No other major investors in finance capital would tolerate such abuse for long--they would dump the stocks and perhaps plot retaliation. Pension-fund managers are expected to look the other way and accept collateral damage to their members as unavoidable on the grounds that diversification--spreading their investments across the entire stock market and effectively owning the broad economy--reduces their risk. Passivity does not protect them from horrendous losses, however. CalPERS lost $586 million on WorldCom alone.
Grossly oversimplified, the reform strategy is guided by two interacting principles: First, pension funds should invest to restore the once-common understanding that, in the long run, you can't have a successful economy and a failing society (roughly speaking, that's what the "market ideology" ignores).

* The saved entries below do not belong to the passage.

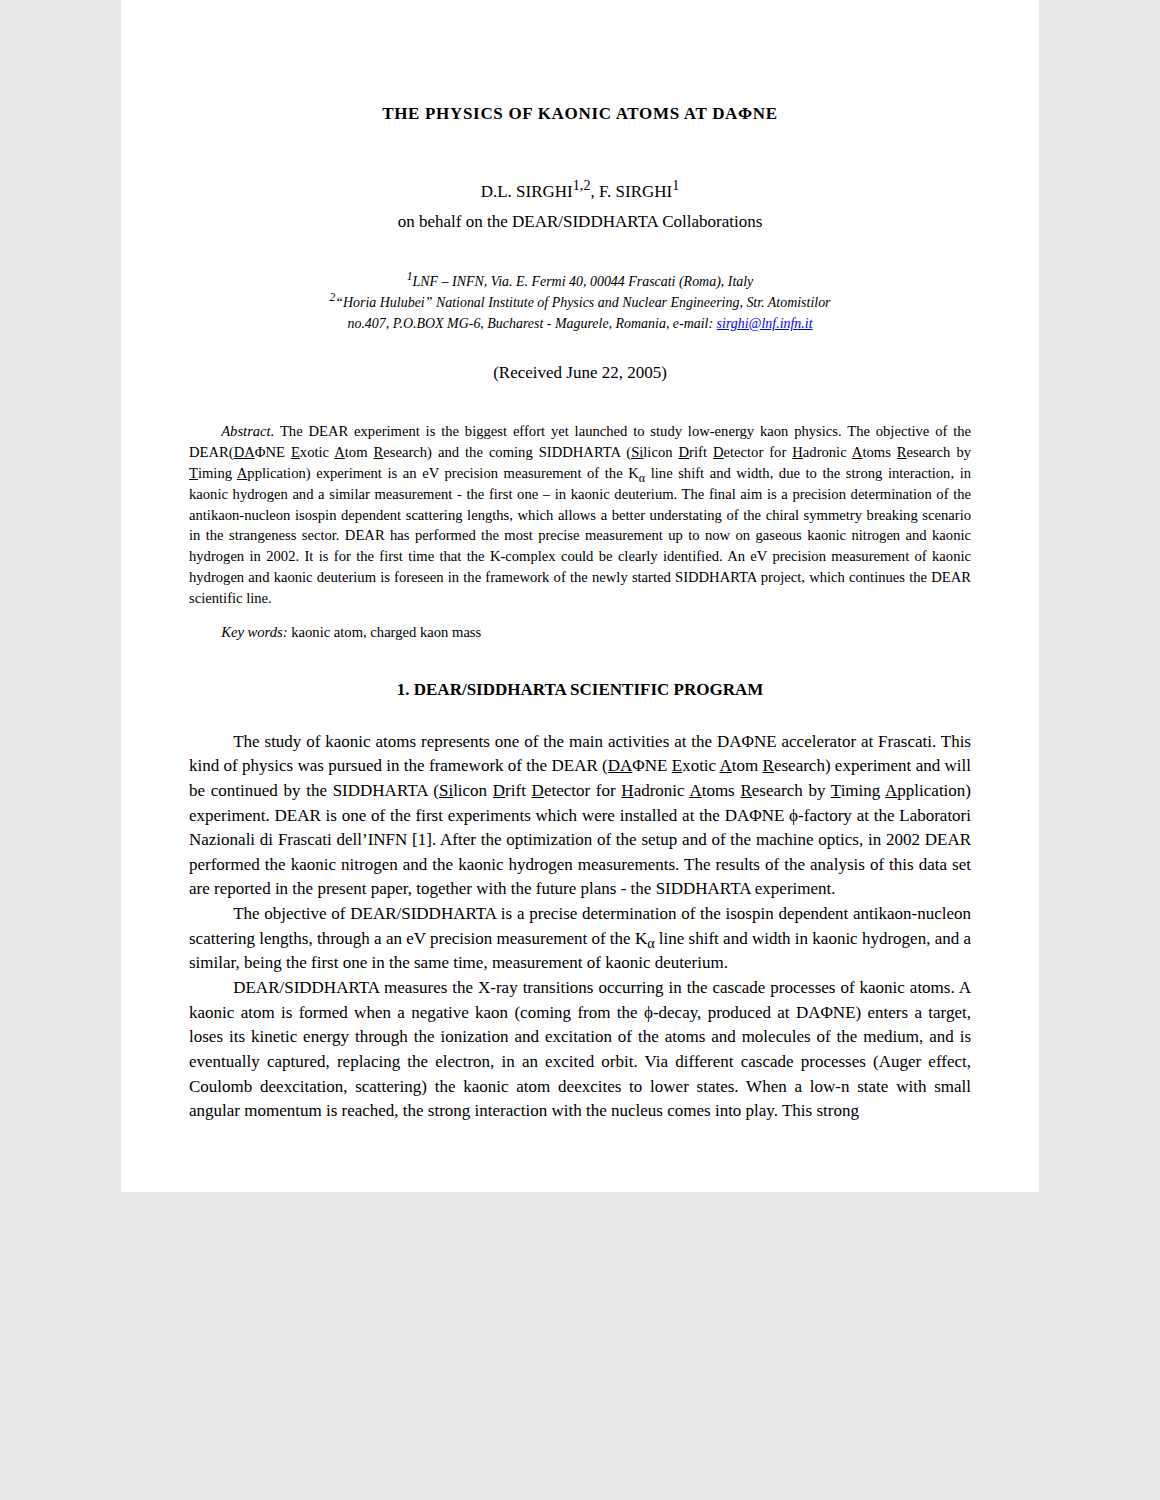THE PHYSICS OF KAONIC ATOMS AT DAΦNE
D.L. SIRGHI1,2, F. SIRGHI1
on behalf on the DEAR/SIDDHARTA Collaborations
1LNF – INFN, Via. E. Fermi 40, 00044 Frascati (Roma), Italy
2“Horia Hulubei” National Institute of Physics and Nuclear Engineering, Str. Atomistilor
no.407, P.O.BOX MG-6, Bucharest - Magurele, Romania, e-mail: sirghi@lnf.infn.it
(Received June 22, 2005)
Abstract. The DEAR experiment is the biggest effort yet launched to study low-energy kaon physics. The objective of the DEAR(DAΦNE Exotic Atom Research) and the coming SIDDHARTA (Silicon Drift Detector for Hadronic Atoms Research by Timing Application) experiment is an eV precision measurement of the Kα line shift and width, due to the strong interaction, in kaonic hydrogen and a similar measurement - the first one – in kaonic deuterium. The final aim is a precision determination of the antikaon-nucleon isospin dependent scattering lengths, which allows a better understating of the chiral symmetry breaking scenario in the strangeness sector. DEAR has performed the most precise measurement up to now on gaseous kaonic nitrogen and kaonic hydrogen in 2002. It is for the first time that the K-complex could be clearly identified. An eV precision measurement of kaonic hydrogen and kaonic deuterium is foreseen in the framework of the newly started SIDDHARTA project, which continues the DEAR scientific line.
Key words: kaonic atom, charged kaon mass
1. DEAR/SIDDHARTA SCIENTIFIC PROGRAM
The study of kaonic atoms represents one of the main activities at the DAΦNE accelerator at Frascati. This kind of physics was pursued in the framework of the DEAR (DAΦNE Exotic Atom Research) experiment and will be continued by the SIDDHARTA (Silicon Drift Detector for Hadronic Atoms Research by Timing Application) experiment. DEAR is one of the first experiments which were installed at the DAΦNE ϕ-factory at the Laboratori Nazionali di Frascati dell’INFN [1]. After the optimization of the setup and of the machine optics, in 2002 DEAR performed the kaonic nitrogen and the kaonic hydrogen measurements. The results of the analysis of this data set are reported in the present paper, together with the future plans - the SIDDHARTA experiment.
The objective of DEAR/SIDDHARTA is a precise determination of the isospin dependent antikaon-nucleon scattering lengths, through a an eV precision measurement of the Kα line shift and width in kaonic hydrogen, and a similar, being the first one in the same time, measurement of kaonic deuterium.
DEAR/SIDDHARTA measures the X-ray transitions occurring in the cascade processes of kaonic atoms. A kaonic atom is formed when a negative kaon (coming from the ϕ-decay, produced at DAΦNE) enters a target, loses its kinetic energy through the ionization and excitation of the atoms and molecules of the medium, and is eventually captured, replacing the electron, in an excited orbit. Via different cascade processes (Auger effect, Coulomb deexcitation, scattering) the kaonic atom deexcites to lower states. When a low-n state with small angular momentum is reached, the strong interaction with the nucleus comes into play. This strong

Second, while pension funds adopt this perspective to advance the self-interest of their members (including long-term financial soundness), they should also use their leverage to make the financial system incorporate these principles as the system's operating routines.
If the happy day ever arrives when the financial system itself recognizes and reinforces the values of long-term investing, miscreant corporations will be punished in terms they can readily understand: falling stock prices and higher costs on their borrowing. Stock-market analysts will then have to calculate what they now routinely ignore--the long-term economic consequences of social destruction--and investors will learn to prefer shares in healthy companies. The marketplace, in effect, will have the information to "mark down" bad guys and reward managements that are truly forward-looking. That, at least, is the vision.
Angelides is familiar with the accounting fallacies of capitalism because he's a capitalist himself, a developer and investor who made his fortune in California real estate. "I would make the case--this comes from my experience in real estate--that the best, most highly regarded companies are the ones that are profitable and also produce products that are of utility to society, that increase our productivity and enrich our lives," he says. "When people step back and ask what they most want to see in the private sector, it is both profitability and good results for society. There is no reason capital shouldn't be held to the same standard."
Angelides led a tough, two-year fight to persuade CalPERS and CalSTRS to dump tobacco company stocks from their portfolios, but he prevailed on hard facts of investor risk, not social sentiment. "We worked day and night to lay out the risks to the companies--the increasing regulatory climate, the increasing lawsuits the companies would face," he recalls. "It wasn't simply that we don't like tobacco."